Task goal:
Print the lines that run from the line with "Kedden Tóth Ta" to the line with "NANOCARE INTIMATE Perfect Care", keeping both end lines, exactly as they appear in the entries below, and nothing else.

Data listing:

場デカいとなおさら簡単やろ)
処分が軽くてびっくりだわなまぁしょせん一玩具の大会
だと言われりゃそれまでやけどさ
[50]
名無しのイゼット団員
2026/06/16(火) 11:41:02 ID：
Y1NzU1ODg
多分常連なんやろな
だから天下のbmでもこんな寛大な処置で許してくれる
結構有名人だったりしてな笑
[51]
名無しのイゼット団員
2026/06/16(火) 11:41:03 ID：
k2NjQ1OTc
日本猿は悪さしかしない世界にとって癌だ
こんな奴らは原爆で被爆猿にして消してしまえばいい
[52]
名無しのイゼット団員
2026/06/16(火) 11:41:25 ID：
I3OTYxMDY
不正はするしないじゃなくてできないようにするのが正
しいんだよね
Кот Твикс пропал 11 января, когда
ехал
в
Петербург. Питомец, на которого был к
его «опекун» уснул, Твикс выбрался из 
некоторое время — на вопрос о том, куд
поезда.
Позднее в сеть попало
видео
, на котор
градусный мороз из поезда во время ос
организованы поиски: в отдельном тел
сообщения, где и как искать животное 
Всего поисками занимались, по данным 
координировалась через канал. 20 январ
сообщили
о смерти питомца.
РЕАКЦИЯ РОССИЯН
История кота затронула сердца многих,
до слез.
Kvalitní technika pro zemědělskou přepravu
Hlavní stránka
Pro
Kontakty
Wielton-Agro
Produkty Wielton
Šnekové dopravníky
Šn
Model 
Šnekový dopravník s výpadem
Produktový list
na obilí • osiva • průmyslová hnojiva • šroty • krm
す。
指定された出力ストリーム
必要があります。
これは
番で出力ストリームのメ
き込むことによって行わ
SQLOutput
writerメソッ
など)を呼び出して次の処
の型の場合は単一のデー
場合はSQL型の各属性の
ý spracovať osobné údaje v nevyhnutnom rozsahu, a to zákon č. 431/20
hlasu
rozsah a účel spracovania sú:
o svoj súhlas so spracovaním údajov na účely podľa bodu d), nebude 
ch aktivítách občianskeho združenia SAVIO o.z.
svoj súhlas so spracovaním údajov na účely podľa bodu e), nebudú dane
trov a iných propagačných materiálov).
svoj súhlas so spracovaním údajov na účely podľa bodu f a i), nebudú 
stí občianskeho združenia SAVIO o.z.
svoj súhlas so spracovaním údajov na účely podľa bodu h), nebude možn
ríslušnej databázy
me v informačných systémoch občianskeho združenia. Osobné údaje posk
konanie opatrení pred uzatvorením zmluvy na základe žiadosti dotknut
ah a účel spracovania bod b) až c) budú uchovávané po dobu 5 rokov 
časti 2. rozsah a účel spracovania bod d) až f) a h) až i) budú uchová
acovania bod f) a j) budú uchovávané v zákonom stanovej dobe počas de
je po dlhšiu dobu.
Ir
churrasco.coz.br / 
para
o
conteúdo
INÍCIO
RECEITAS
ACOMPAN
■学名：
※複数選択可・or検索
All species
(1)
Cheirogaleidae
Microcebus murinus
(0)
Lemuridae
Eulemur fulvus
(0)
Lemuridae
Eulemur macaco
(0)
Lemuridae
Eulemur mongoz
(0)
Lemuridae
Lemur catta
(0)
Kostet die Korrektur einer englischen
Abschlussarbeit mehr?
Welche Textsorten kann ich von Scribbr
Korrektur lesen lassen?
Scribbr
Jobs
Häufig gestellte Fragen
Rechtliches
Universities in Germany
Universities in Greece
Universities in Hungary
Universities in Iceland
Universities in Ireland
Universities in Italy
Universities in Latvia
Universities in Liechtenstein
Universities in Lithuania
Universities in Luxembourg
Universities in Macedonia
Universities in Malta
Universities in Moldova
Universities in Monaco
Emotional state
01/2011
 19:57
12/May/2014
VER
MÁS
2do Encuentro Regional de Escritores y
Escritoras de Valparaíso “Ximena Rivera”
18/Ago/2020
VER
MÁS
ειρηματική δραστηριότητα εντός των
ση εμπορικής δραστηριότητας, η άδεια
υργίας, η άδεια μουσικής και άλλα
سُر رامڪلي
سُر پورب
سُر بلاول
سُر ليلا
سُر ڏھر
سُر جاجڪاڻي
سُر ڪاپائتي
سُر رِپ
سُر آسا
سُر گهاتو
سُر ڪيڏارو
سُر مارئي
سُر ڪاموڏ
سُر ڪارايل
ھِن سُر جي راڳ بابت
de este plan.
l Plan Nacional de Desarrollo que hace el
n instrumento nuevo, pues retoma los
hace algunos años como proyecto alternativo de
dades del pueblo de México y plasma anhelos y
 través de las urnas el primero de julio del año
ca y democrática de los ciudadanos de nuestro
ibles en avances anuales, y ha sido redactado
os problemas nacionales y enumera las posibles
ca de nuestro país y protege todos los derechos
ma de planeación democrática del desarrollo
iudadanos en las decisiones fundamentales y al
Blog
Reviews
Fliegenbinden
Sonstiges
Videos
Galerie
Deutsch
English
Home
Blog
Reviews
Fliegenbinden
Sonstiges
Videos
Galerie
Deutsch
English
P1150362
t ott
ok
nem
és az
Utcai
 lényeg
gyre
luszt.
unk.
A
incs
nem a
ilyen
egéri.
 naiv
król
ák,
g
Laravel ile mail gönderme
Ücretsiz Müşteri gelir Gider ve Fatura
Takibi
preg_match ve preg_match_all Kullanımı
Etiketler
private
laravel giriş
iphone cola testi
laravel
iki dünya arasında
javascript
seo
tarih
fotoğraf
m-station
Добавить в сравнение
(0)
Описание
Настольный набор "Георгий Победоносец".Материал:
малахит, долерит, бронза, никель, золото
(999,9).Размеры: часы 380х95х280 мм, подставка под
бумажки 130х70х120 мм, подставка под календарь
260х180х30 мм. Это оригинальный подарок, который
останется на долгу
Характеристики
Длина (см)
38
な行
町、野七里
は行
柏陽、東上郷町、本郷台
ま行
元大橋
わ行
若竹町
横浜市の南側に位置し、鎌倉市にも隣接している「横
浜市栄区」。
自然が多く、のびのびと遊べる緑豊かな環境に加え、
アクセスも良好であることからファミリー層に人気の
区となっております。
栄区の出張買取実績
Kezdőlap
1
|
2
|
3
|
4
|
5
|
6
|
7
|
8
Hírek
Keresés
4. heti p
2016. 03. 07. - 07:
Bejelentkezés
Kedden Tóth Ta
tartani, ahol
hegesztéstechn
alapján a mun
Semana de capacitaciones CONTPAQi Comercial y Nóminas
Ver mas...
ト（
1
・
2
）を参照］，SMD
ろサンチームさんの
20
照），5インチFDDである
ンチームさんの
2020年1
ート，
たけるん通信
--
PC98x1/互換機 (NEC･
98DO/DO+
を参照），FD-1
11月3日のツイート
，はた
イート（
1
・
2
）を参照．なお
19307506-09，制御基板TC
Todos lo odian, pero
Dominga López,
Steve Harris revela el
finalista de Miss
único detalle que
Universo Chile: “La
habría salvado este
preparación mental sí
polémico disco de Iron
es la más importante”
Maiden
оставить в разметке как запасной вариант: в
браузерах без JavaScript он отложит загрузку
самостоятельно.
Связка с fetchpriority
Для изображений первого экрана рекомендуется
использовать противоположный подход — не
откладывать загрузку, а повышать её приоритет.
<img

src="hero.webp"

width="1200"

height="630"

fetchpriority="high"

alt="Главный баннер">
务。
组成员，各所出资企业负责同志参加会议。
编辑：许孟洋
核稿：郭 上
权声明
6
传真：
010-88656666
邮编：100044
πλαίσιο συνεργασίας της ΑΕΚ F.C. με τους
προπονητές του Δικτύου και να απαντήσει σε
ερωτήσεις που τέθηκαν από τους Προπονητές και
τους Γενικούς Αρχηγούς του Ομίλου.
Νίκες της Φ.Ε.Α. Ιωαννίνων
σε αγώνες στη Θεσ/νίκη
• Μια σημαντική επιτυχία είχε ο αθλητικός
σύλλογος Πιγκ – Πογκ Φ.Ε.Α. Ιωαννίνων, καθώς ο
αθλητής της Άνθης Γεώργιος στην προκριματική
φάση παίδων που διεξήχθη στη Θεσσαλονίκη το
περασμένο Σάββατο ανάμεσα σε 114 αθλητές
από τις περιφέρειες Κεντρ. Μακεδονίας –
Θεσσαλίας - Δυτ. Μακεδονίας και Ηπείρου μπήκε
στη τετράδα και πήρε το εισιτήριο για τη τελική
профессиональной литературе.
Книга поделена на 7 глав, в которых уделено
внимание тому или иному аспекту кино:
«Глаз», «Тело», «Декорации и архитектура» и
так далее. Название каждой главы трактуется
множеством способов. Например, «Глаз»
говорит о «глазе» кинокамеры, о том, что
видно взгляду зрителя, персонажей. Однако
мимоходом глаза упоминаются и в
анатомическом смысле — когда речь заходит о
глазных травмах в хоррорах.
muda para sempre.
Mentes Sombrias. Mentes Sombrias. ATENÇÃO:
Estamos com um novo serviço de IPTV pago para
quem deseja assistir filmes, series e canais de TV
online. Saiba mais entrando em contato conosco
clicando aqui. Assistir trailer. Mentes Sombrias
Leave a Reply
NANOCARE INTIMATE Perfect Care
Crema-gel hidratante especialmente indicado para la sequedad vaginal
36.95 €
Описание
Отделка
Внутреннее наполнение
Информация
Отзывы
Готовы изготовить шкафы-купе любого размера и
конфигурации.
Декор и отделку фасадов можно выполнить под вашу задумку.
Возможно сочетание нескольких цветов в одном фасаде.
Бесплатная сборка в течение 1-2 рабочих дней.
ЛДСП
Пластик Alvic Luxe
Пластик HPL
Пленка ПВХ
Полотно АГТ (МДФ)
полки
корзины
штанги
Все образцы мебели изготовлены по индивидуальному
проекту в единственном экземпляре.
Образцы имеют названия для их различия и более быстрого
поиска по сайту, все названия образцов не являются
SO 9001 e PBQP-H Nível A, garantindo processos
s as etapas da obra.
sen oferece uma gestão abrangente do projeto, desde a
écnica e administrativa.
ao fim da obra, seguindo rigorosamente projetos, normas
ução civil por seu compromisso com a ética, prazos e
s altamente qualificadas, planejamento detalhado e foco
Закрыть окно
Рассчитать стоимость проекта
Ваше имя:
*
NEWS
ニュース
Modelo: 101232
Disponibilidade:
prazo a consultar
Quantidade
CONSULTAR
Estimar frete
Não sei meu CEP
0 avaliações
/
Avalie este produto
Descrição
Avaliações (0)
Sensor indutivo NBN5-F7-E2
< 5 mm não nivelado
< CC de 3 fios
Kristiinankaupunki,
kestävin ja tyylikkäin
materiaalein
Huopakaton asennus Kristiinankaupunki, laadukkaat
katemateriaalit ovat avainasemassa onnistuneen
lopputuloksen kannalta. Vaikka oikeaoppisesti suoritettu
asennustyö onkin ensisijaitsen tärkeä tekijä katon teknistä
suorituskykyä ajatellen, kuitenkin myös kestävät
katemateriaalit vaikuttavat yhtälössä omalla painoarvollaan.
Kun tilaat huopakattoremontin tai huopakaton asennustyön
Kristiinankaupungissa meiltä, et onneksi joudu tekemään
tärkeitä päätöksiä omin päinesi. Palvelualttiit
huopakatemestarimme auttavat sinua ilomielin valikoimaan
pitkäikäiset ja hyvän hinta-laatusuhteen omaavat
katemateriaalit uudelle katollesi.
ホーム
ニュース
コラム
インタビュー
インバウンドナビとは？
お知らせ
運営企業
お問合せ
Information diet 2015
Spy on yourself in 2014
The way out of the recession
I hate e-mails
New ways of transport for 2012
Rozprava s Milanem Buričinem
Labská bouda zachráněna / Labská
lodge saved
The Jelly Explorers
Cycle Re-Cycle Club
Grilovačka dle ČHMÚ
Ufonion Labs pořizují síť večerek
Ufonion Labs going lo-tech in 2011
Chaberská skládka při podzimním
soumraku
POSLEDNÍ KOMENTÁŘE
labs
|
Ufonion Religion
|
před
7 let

Your solution:
Kedden Tóth Ta
tartani, ahol
hegesztéstechn
alapján a mun
Semana de capacitaciones CONTPAQi Comercial y Nóminas
Ver mas...
ト（
1
・
2
）を参照］，SMD
ろサンチームさんの
20
照），5インチFDDである
ンチームさんの
2020年1
ート，
たけるん通信
--
PC98x1/互換機 (NEC･
98DO/DO+
を参照），FD-1
11月3日のツイート
，はた
イート（
1
・
2
）を参照．なお
19307506-09，制御基板TC
Todos lo odian, pero
Dominga López,
Steve Harris revela el
finalista de Miss
único detalle que
Universo Chile: “La
habría salvado este
preparación mental sí
polémico disco de Iron
es la más importante”
Maiden
оставить в разметке как запасной вариант: в
браузерах без JavaScript он отложит загрузку
самостоятельно.
Связка с fetchpriority
Для изображений первого экрана рекомендуется
использовать противоположный подход — не
откладывать загрузку, а повышать её приоритет.
<img

src="hero.webp"

width="1200"

height="630"

fetchpriority="high"

alt="Главный баннер">
务。
组成员，各所出资企业负责同志参加会议。
编辑：许孟洋
核稿：郭 上
权声明
6
传真：
010-88656666
邮编：100044
πλαίσιο συνεργασίας της ΑΕΚ F.C. με τους
προπονητές του Δικτύου και να απαντήσει σε
ερωτήσεις που τέθηκαν από τους Προπονητές και
τους Γενικούς Αρχηγούς του Ομίλου.
Νίκες της Φ.Ε.Α. Ιωαννίνων
σε αγώνες στη Θεσ/νίκη
• Μια σημαντική επιτυχία είχε ο αθλητικός
σύλλογος Πιγκ – Πογκ Φ.Ε.Α. Ιωαννίνων, καθώς ο
αθλητής της Άνθης Γεώργιος στην προκριματική
φάση παίδων που διεξήχθη στη Θεσσαλονίκη το
περασμένο Σάββατο ανάμεσα σε 114 αθλητές
από τις περιφέρειες Κεντρ. Μακεδονίας –
Θεσσαλίας - Δυτ. Μακεδονίας και Ηπείρου μπήκε
στη τετράδα και πήρε το εισιτήριο για τη τελική
профессиональной литературе.
Книга поделена на 7 глав, в которых уделено
внимание тому или иному аспекту кино:
«Глаз», «Тело», «Декорации и архитектура» и
так далее. Название каждой главы трактуется
множеством способов. Например, «Глаз»
говорит о «глазе» кинокамеры, о том, что
видно взгляду зрителя, персонажей. Однако
мимоходом глаза упоминаются и в
анатомическом смысле — когда речь заходит о
глазных травмах в хоррорах.
muda para sempre.
Mentes Sombrias. Mentes Sombrias. ATENÇÃO:
Estamos com um novo serviço de IPTV pago para
quem deseja assistir filmes, series e canais de TV
online. Saiba mais entrando em contato conosco
clicando aqui. Assistir trailer. Mentes Sombrias
Leave a Reply
NANOCARE INTIMATE Perfect Care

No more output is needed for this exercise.